Честно говоря, ощущала она себя на тридцать. Так уж вышло, что с замужеством не случилось, но быть одинокой она не могла и разумно решила взрастить своё подобие от умного и красивого человека. Оказалось, что это не очень сложно, и в канун сорокалетия на свет появилась Дашутка – Дарёнка, подаренная Ларе талантливым и милым интеллигентом, имеющим прочную семью, собаку и дачу. Ни на что из благ Лариса не претендовала и порвала отношения с другом, как только узнала, что ждёт ребёнка.
Общение с юными мамами в поликлинике и на бульваре ставило её будто бы на одну ступень с ними, и Лариса ощущала себя такой же юной, начинающей жизнь женщиной, забывшей о возрасте, делах, работе, которая совсем недавно была для неё главной в жизни, которая отнимала не только время, силы и душу, но как бы ускоряла саму жизнь. Вместе со своими пациентами она проживала за день не только свою, но и их жизни, брала на себя их боли, страхи, проблемы.
Наверное, с таким характером, как у неё, нельзя было быть врачом. Нельзя воспринимать страдания каждого, как свои. Ей не раз говорили, что всё это до поры-до времени, что она сломается, не выдержит и либо уйдёт из медицины, либо зачерствеет, остынет и станет, как другие, равнодушной.

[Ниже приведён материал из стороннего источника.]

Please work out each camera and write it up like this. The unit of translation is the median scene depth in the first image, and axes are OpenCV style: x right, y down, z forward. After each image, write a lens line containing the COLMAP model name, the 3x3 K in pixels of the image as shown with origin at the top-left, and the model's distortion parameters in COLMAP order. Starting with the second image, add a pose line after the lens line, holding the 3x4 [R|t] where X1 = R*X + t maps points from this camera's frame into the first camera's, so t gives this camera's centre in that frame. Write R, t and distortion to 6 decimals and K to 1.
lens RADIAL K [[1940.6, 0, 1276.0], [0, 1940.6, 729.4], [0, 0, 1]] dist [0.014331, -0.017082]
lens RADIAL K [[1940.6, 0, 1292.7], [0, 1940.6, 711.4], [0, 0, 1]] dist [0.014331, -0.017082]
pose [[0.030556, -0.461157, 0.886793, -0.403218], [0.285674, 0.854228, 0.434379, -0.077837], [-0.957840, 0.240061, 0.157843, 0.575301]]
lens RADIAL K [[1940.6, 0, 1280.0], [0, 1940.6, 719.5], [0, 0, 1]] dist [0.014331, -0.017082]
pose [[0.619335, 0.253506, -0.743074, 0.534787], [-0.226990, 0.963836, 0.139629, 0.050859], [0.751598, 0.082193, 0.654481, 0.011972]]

Не зря ведь многие врачи-мужчины запивают, другие уходят в коммерцию, в науку. Мужики, как известно, слабее. Однако, она не остыла и даже сейчас, сидя в декретном отпуске, с волнением вспоминала своих Ванюшек, Маринок и Танечек, таких беспомощных без её поддержки.
Наверное, потому раньше и не замечала прожитых лет, морщинок, немодных юбок и каблуков, выбор которых основывался только на принципе удобства. И вдруг сейчас, когда время остановилось, она увидела со стороны себя и других, ухоженных и моложавых. Закрадывалась мысль, что быть моложавой не трудно, должно быть, за спиной богатого супермена, вкладывающего деньги в жену – в пластику, косметику, наряды, но поскольку ей на это рассчитывать не приходилось, думалось, что всё, данное кому-то – внешность, длинные ноги, суперменистые мужья – это просто судьба. А её, Ларисина судьба – это орущий весь день и до боли любимый комочек, едва ещё похожий на человека. И больше сегодня, вроде бы, ничего не надо.
Правда, в какие-то совсем уж расслабленные минуты в связке с мыслями о судьбе вспоминалось нечто давнее и единственное, чем-то светлым и тёплым заливавшее душу, почти забытое и всё же незабываемое никогда.
Сколько лет прошло? Когда она смотрела фильмы, в которых люди расставались лет на десять, а потом не узнавали друг друга, она удивлялась – как может быть такое? Не изменяются люди так сильно за такое короткое время. Да и в любом случае невозможно не узнать того, кого любил, кого знал до мельчайшей чёрточки, до родинки на запястье, до оспинки над левым виском. Ей казалось, что встреть она сейчас того, кого любила двадцать лет назад, она узнала бы его моментально по походке, по голосу, по тому неуловимому, что было только у него – взгляд ли быстрый через плечо, седая ли прядка в русой тогда шевелюре, жест, уверенный и красивый, когда, рассказывал что-то и помогал себе руками. Так не бывает, чтоб не узнать.
А зачем ей собственно его узнавать? Зрелость скоро потихонечку перекочует через очередной рубеж, и ничего уже не будет нужно. Ровесники её снова гуляют парами – дети выросли, кто-то завёл вторую семью и опять идиллия. Но это не для неё. Жгучие брюнетки стареют быстро. И даже если яркие глаза и голос не изменились и всё ещё молоды, ей уже сорок и это всё.